= About this task =
Given the records underneath, please repeat exactly the lines from the line with "line: (590, 177)" through the line with "part: (35, 456) -> (38, 493), added", passing over any picture.

= Given entries =
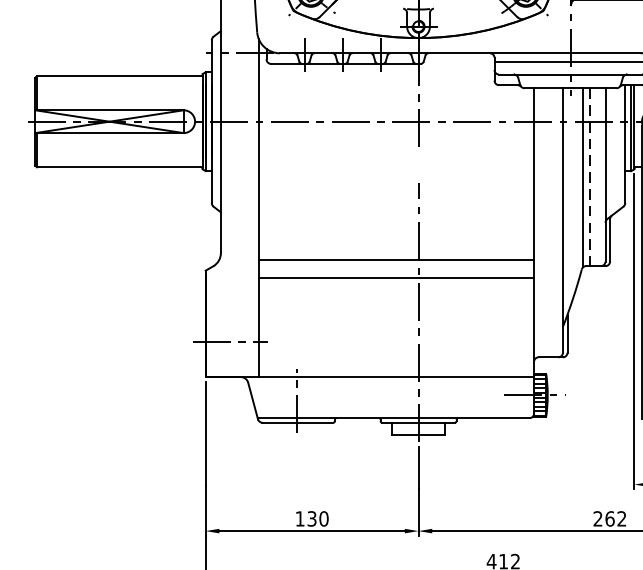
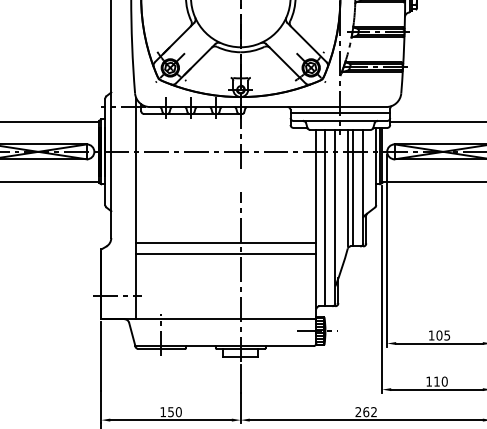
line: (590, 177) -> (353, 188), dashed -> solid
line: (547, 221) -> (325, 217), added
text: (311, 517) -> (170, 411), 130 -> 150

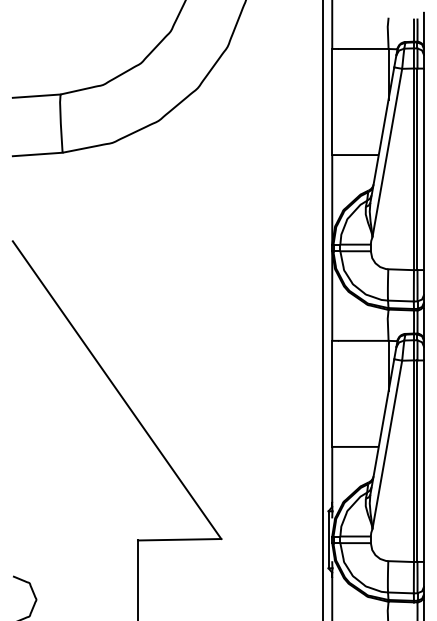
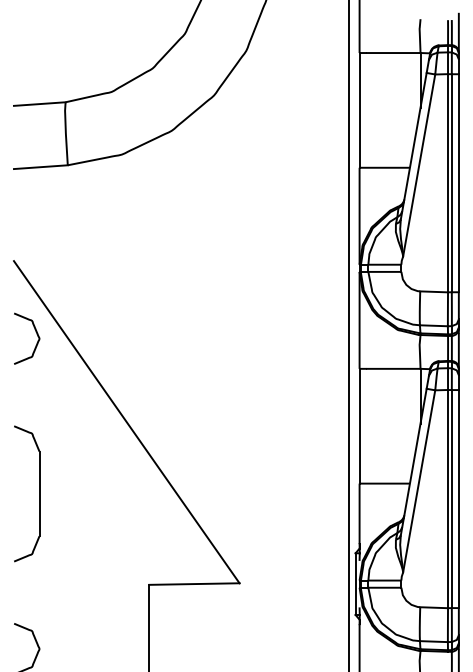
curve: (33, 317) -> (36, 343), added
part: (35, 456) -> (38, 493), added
* * *
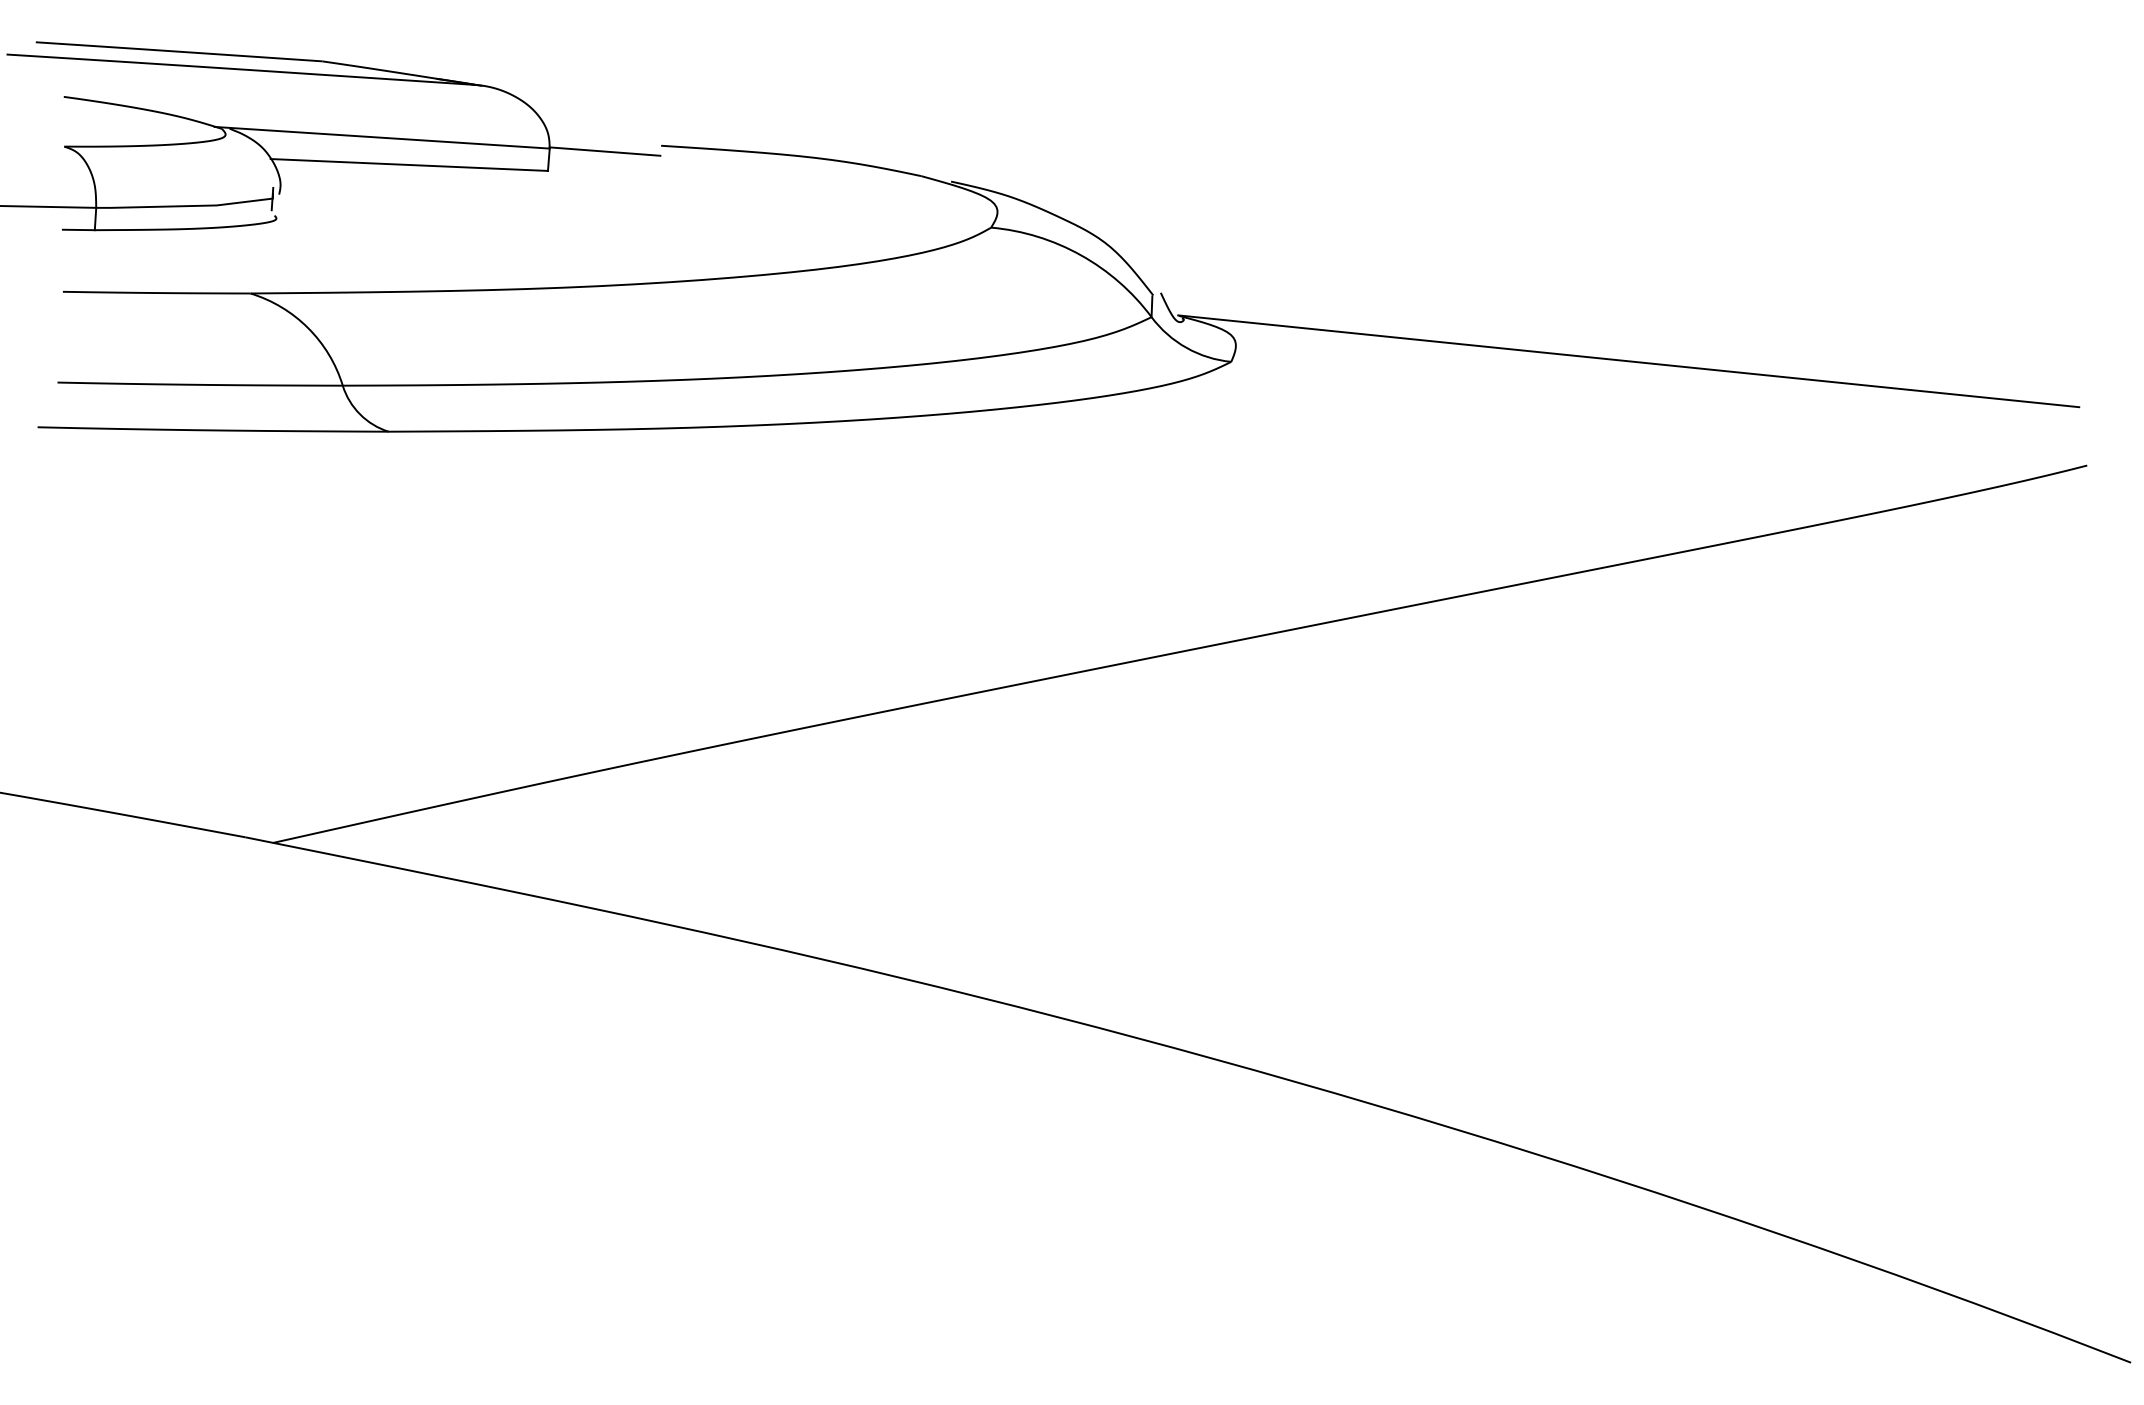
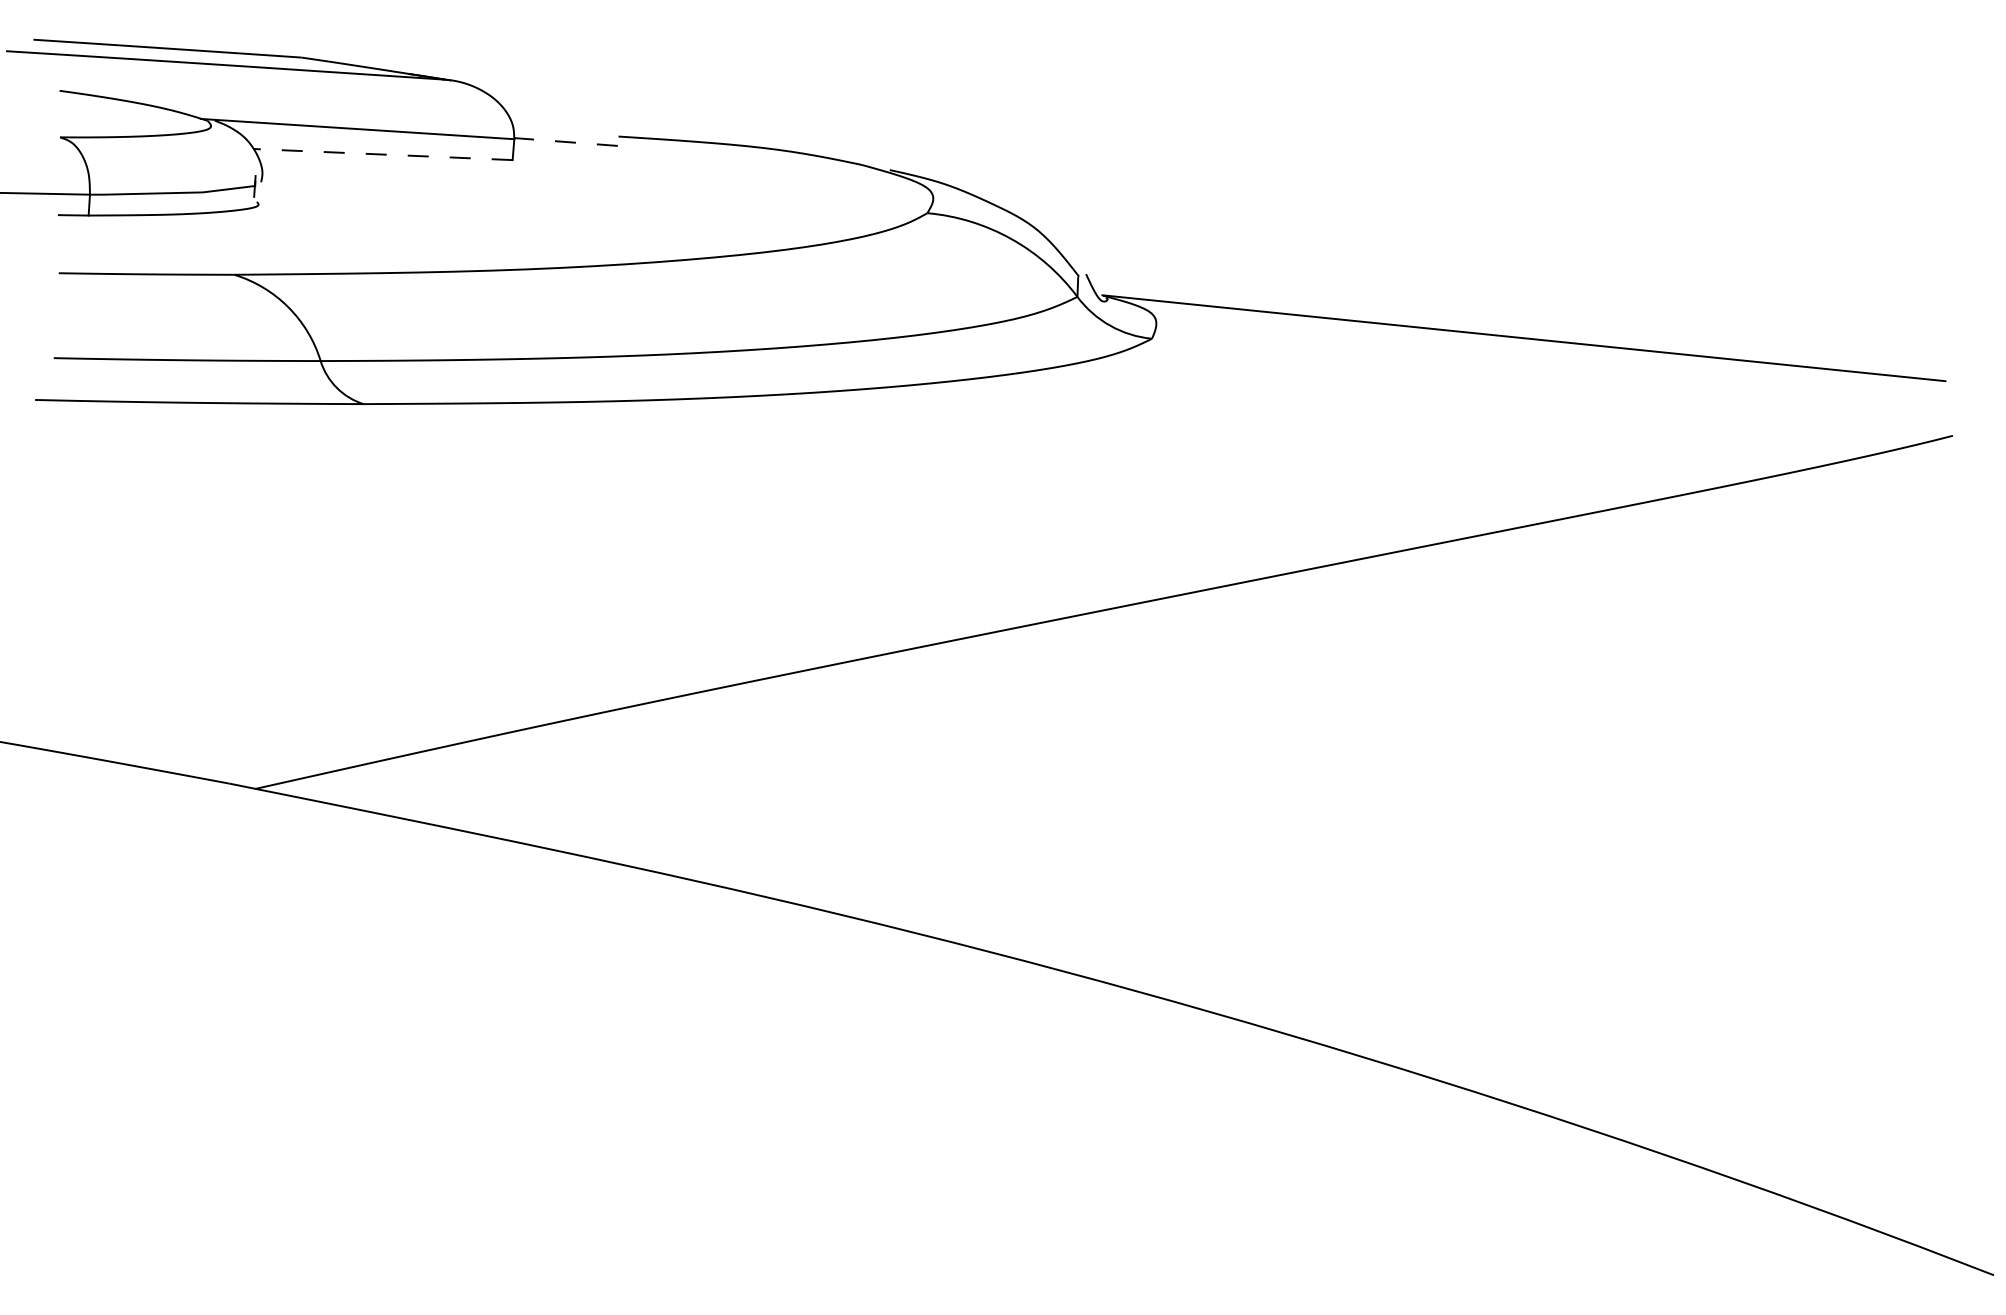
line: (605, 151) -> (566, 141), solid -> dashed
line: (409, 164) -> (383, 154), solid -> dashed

= Written response =
line: (590, 177) -> (353, 188), dashed -> solid
line: (547, 221) -> (325, 217), added
text: (311, 517) -> (170, 411), 130 -> 150

curve: (33, 317) -> (36, 343), added
part: (35, 456) -> (38, 493), added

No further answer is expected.